Legislation enacting the health and social care levy is set to to be voted through by MPs just seven days after the new tax was announced.
A little over 24 hours after the Prime Minister’s announcement of plans for a new tax, the 1.25% health and social care levy (HSCL), a new bill was laid before parliament.
Although legislation for new taxes usually takes time to enact, the Chancellor has lost no time in setting the new HSCL on track. After MPs completed their first reading on 8 September, The Health and Social Care Levy Bill has been scheduled to go through all remaining stages of its passage through the House of Commons on Tuesday 14 September just seven days after the levy’s announcement.

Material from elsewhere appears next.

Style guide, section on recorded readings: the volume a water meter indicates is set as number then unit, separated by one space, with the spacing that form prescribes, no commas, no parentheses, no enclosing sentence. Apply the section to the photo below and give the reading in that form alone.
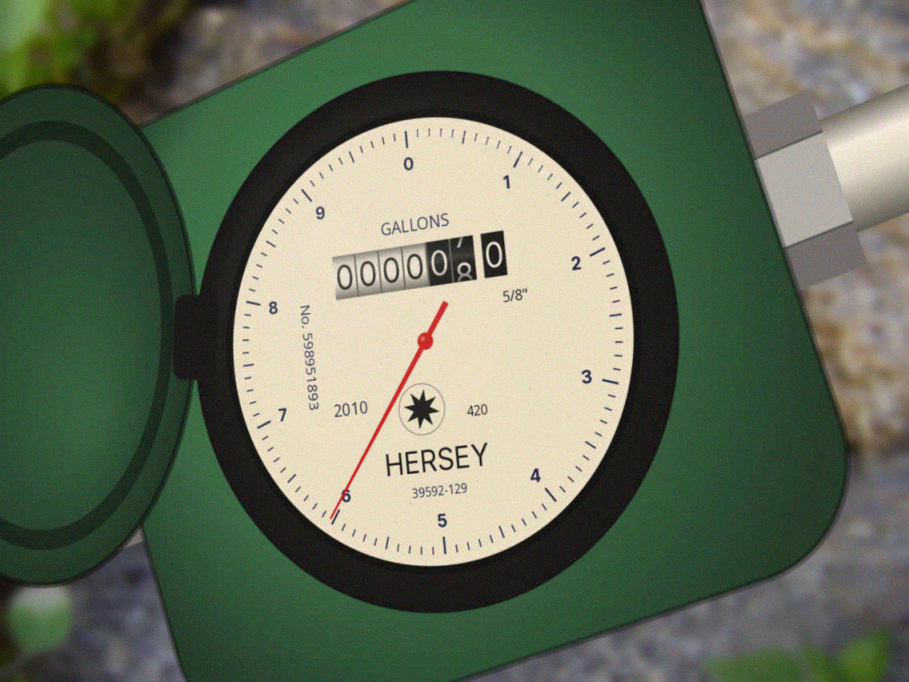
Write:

Realistically, there wouldn’t have been enough time to allow IT systems to be changed and payroll software to be amended before 2023, so the HSCL itself will become law from 6 April 2023.
As an interim measure, from 6 April 2022 all existing rates of national insurance contributions (NIC) will increase by 1.25% for just one year. This applies across the board and affects the self-employed class 4 rate, all employee rates, including the 2% paid by higher earners for earnings which will rise to 3.25%, as well as all employers’ NIC rates (standard, class 1A and class 1B).
From April 2022, employers will be asked to include a special message on payslips to emphasise that the national insurance rise is for the HSCL. From April 2023, the HSCL will be shown as a separate deduction on employee payslips.
When the HSCL does apply in April 2023, the levy will also apply to workers (employed and self-employed) above the state pension age, although the temporary increase from April 2022 does not.
Meanwhile, the announced increase to dividend tax rates by 1.25% from April 2022will be legislated in the next Finance Bill and is not covered by The Health and Social Care Levy Bill.